Je m’appelle Thibault Mouline, je suis responsable de la boutique officielle des Girondins de Bordeaux au Matmut Atlantique. Une boutique qui est ouverte 5 jours sur 7 et fermée le dimanche (sauf jour de match) et le lundi. 

N’est-il pas difficile d’animer une boutique de stade en hors matchday ?

Effectivement, notre problème est d’avoir un stade et une boutique un peu excentré par rapport au centre ville. 

La boutique est donc assez éloignée du centre de Bordeaux, alors comment arrivez vous à générer un flux de clients tout au long de la semaine dans la boutique du stade ? 

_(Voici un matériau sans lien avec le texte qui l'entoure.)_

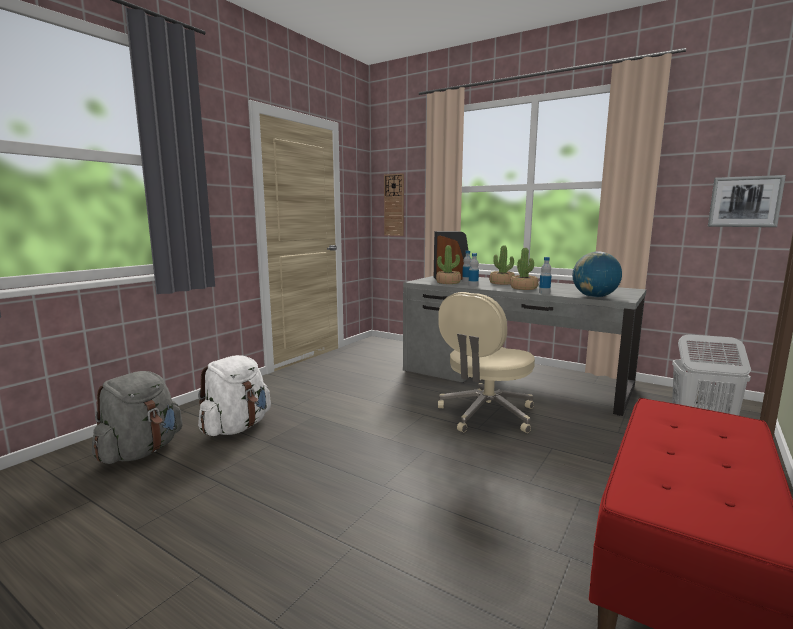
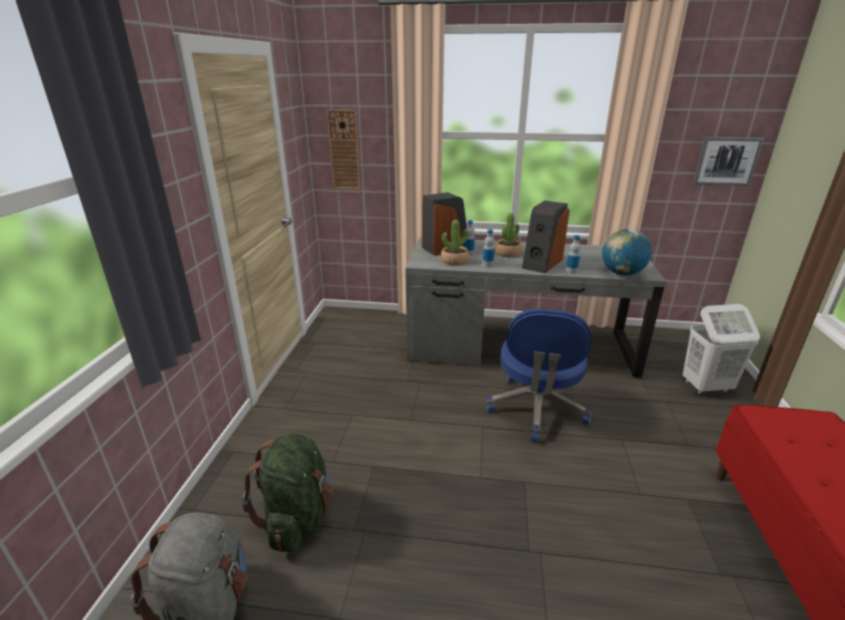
camera: 25 degrees left, 15 degrees up
white backpack [198,355,271,436] -> green backpack [242,434,333,552]
beige office chair [438,292,535,433] -> blue office chair [485,309,591,443]
potted plant [510,248,538,290] -> speaker [522,201,570,273]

L’idée c’est d’essayer de créer de l’animation et de faire en sorte que les gens viennent quand même ici. Il y a plusieurs facteurs qui nous garantissent du monde dans la boutique. Une billetterie centrale est ouverte toute la semaine ce qui permet aux personnes qui achètent des billets de passer potentiellement par la boutique. Les propriétaires du stade travaillent avec l’office de Tourisme notamment pour les visites de stade pendant les vacances scolaires et périodes estivales. Il y a un point restauration ouvert toute la semaine qui génère également du traffic. Voilà l’idée c’est de créer de la vie, ici, autour du stade par des animations ou de l’événement pour générer de la vie sur le site. 

Le Maillot du titre en 1999 dans la boutique du Matmut

Le Maillot du titre en 1999 dans la boutique du Matmut

En ce qui concerne l’expérience proposée aux clients, peux-tu nous en dire un peu plus sur vos actions en boutique ?

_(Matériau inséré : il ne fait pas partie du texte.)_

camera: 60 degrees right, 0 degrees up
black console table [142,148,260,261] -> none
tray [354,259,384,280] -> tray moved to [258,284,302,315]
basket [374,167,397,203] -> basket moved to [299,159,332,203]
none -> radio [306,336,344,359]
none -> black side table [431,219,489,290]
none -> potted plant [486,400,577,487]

Girondins TV est présent en live dans la boutique tous les soirs de match en avant et après match. Nous réalisons des animations pour les enfants, avec des stands de tir, des séances de dédicaces régulièrement. Récemment nous avons fait venir un freestyler qui faisait une démonstration au milieu des clients dans la boutique.
Cela fait partie des choses que l’on essaye de mettre en place pour quasiment tous les matchs de façon à créer de l’animation. 

Ne penses-tu pas que le fan d’aujourd’hui peut être lassé par l’offre de consommation business et qu’il s’intéresse à présent à l’expérience qu’il peut vivre au stade ou sur l’événement plutôt qu’au produit ?

De toute façon, on s’est rendu compte que lorsque les gens viennent voir un match, ils s’attendent à vivre une expérience, il ne viennent pas là pour le produit. Même nous, en boutique, on s’est rendu compte que proposer une offre commerciale ce n’était pas ça qui attirait les gens. Ils veulent vivre un moment unique, une expérience qui va les marquer. Donc nous on se sert de ça pour faire venir les gens dans la boutique, ensuite c’est à nous d’être force de vente. Mais ils s’attendent effectivement à vivre des expériences uniques. 

Selon Thibault Mouline, le fan devient donc de moins en moins intéressé par le produit en lui même. C’est alors l’expérience qu’on lui propose qui devient importante pour qu’il puisse passer à l’acte d’achat. 
Ce qui est intéressant dans cette interview avec Thibault, c’est que l’on se rend compte qu’une boutique de club présente les mêmes problématiques que les stades. Elle doit sans cesse attirer du monde, le plus régulièrement possible en adaptant ses offres commerciales. 
Certains clubs comme à Lorient où nous avons eu l’occasion de passer récemment, disposent d’une boutique de stade uniquement ouverte en match day (Lorient dispose aussi d’une seconde boutique de centre ville ouverte en semaine). C’est une stratégie qui peut paraitre compréhensible lorsque l’on comprend la difficulté que les stades ont à faire venir le public. 

La solution à ces difficultés se trouve sans doute une transformation plus fonctionnelle de nos stades notamment en hors match. Avec des commerces, des coiffeurs et autres points de vente ou de vie qui dynamiseraient l’environnement global de l’enceinte.